December 14, 2012
Religion is in decline, tradition takes a backseat to fashion, and same-sex marriage is now looked upon as normal. What were previously taboos—swearing on television, watching films of flesh-eating zombies and blood-sucking vampires feasting amidst car crashes and explosions, and nonstop onscreen violence—are all now accepted, if not outright encouraged. How to balance the ethical with entertainment seems to have been lost forever among the creative types our media takes so seriously.
But it’s once again Christmas time. The Christian religion preaches we should live in peace with our fellow man, which makes Christianity one hell of a failed doctrine.
Nothing is less Christian than war. Christianity seeks brotherly love, social and cultural continuity, turning the other cheek, and charity. Show me a war leader with such traits and I’ll show you one big loser. World War I was the kind of mindless slaughter that brought on Bolshevism in Russia and Hitlerism in Germany. Two great evils came about because of a great evil perpetrated by posturing popinjays in London, Paris, and Berlin—in that order. Germany lost its Almanach de Gotha in the trenches. Huge swaths of the British and French nobility also bit the dust. I still insist that if Germany had won in 1914 in the Marne, the world today would be a much better place.

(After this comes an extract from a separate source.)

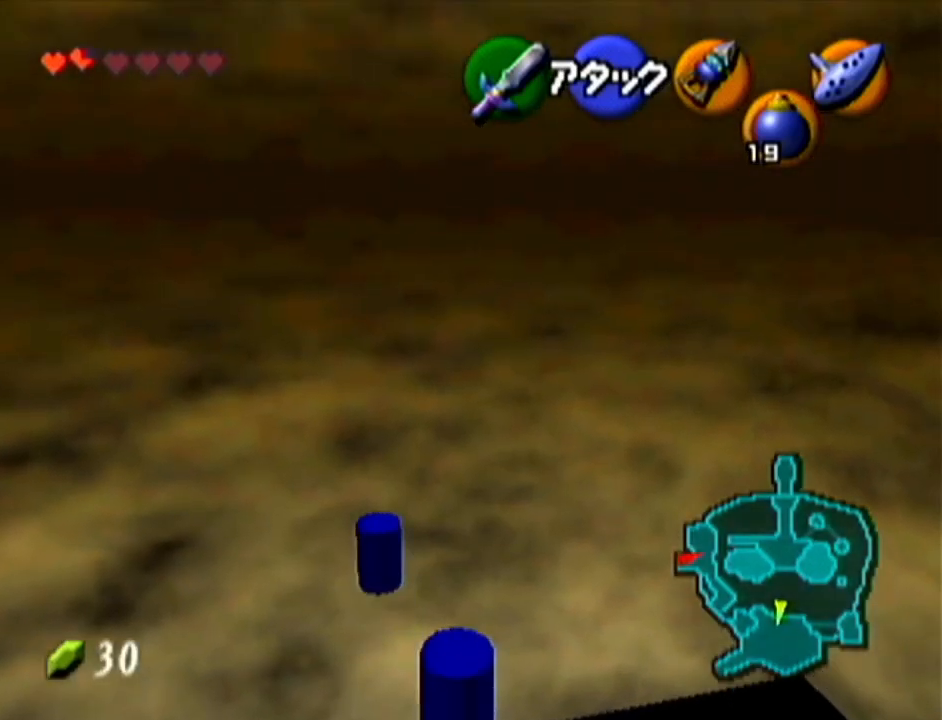
{"buttons": [], "left_stick": "center", "events": [[17, "left_stick", "up"], [434, "left_stick", "center"]]}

In 1939 Poland was betrayed by not only the Nazis and Soviets, but also the English and French, the last two going to war with brave words but failing to send a single rifle to help the bravest people of Europe. No one went to Poland’s rescue in 1939, and no one helped in 1945. The wretched, hypocritical Brits didn’t even have the courtesy of allowing the Poles to march in the victory parade after Germany had surrendered.
My friend Anne Applebaum’s Iron Curtain: The Crushing of Eastern Europe, 1945-1956 is proof of communism’s godless evils. It chronicles the slaughter and betrayal of the West’s most gallant ally, and it breaks one’s heart to read it.

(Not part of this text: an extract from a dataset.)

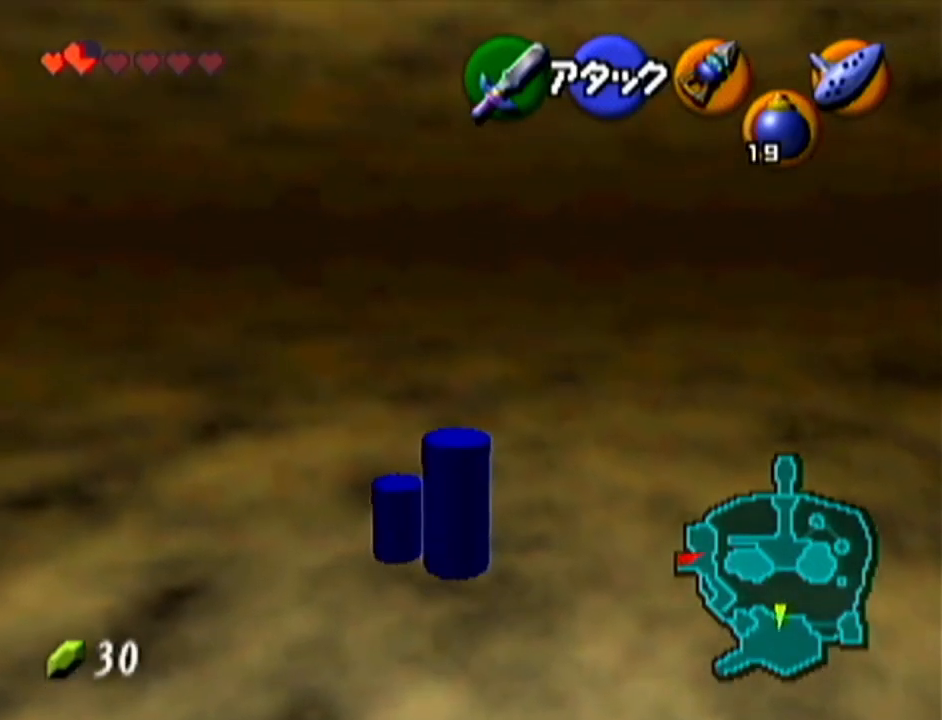
{"buttons": [], "left_stick": "center", "events": []}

Nearly ten million Germans died between 1939 and 1945, with the commies raping an estimated two million German women postwar. The Russkis lost more than twenty million but then enjoyed 40 years of playing big man to Eastern Europe.
Oliver Stone’s The Untold History of the United States is a very courageous effort to set the record straight. Stone is an old adversary of mine with whom I’ve recently made my peace. I agree very much on certain parts of his extremely controversial theories about his country. But unlike most other historians, Oliver has paid his dues. He won a Bronze Star in Vietnam as a grunt, whereas he could have gotten deferments, since he was at Harvard and near the top of his class. Stone sees Uncle Sam as a rapacious imperialist. He cites American repression of the Filipino struggle for independence around the turn of the 20th century and the repeated US interventions and covert operations in Latin America, Asia, and the Middle East. He names capitalism as the bogeyman. He also says that the United States, not the Soviet Union, bore the lion’s share of responsibility for perpetuating the Cold War.